***** Dataset content *****

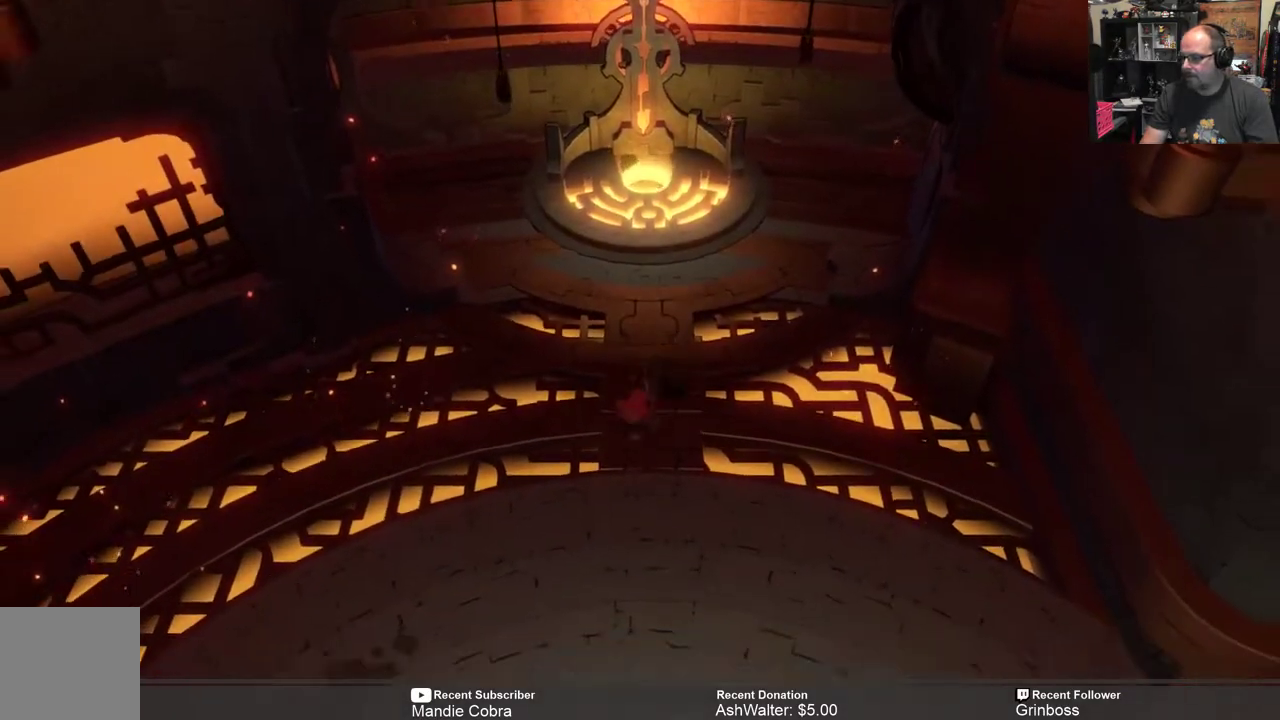
{"buttons": ["R2"], "left_stick": "down-right", "right_stick": "center", "events": [[133, "left_stick", "down-right"]]}
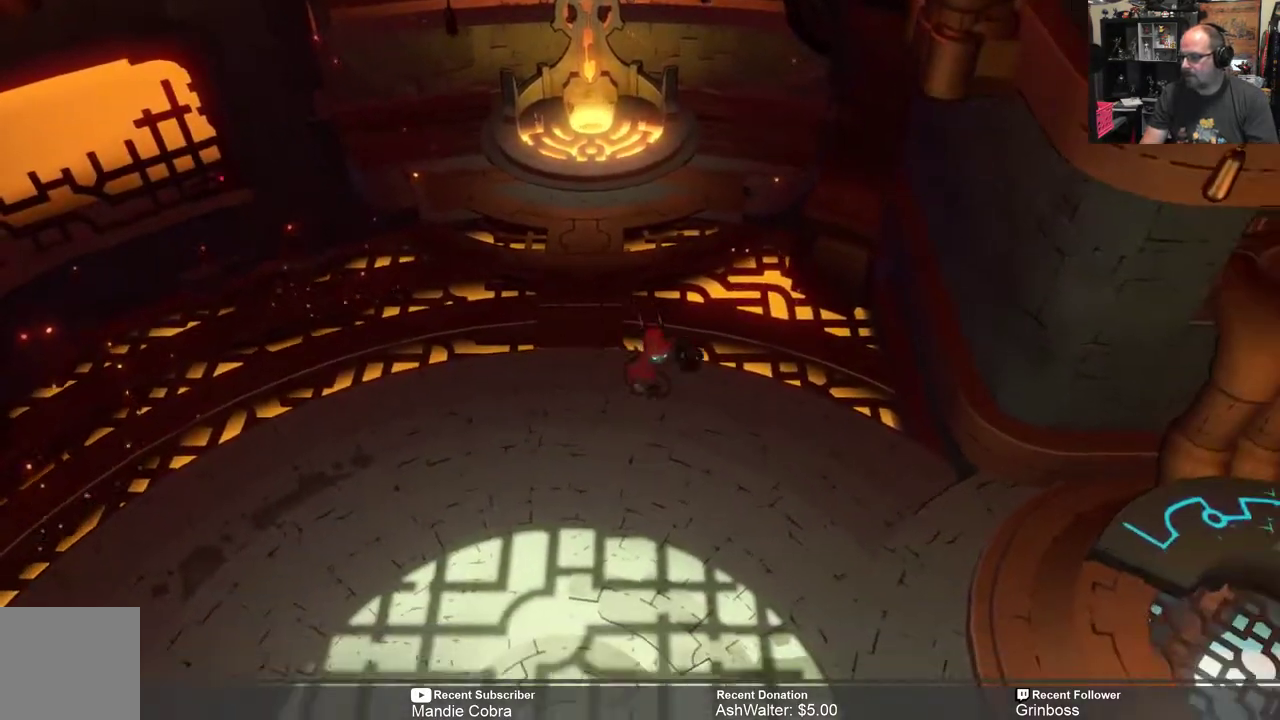
{"buttons": ["R2"], "left_stick": "down-right", "right_stick": "center", "events": []}
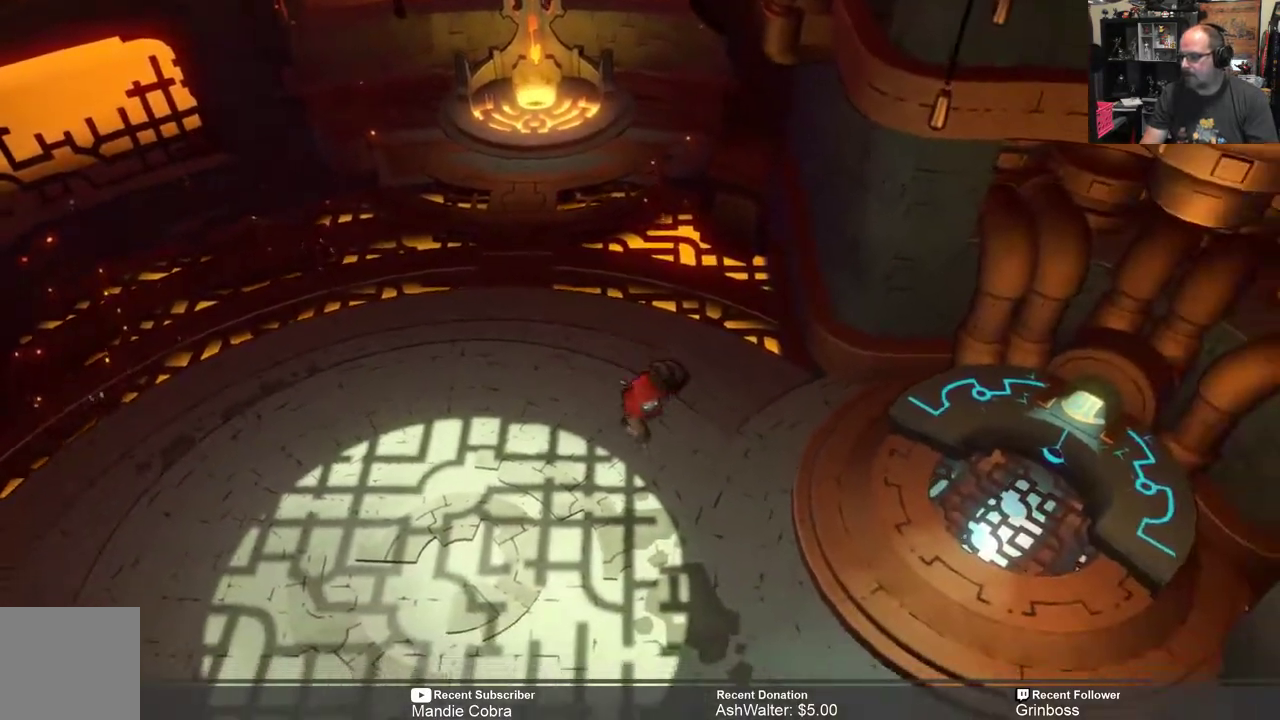
{"buttons": ["R2"], "left_stick": "down-right", "right_stick": "center", "events": []}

*****

### [Work order]
Write out the whole listing exactly. Pictures stay out.

### [Exercise answer]
{"buttons": ["R2"], "left_stick": "down-right", "right_stick": "center", "events": [[133, "left_stick", "down-right"]]}
{"buttons": ["R2"], "left_stick": "down-right", "right_stick": "center", "events": []}
{"buttons": ["R2"], "left_stick": "down-right", "right_stick": "center", "events": []}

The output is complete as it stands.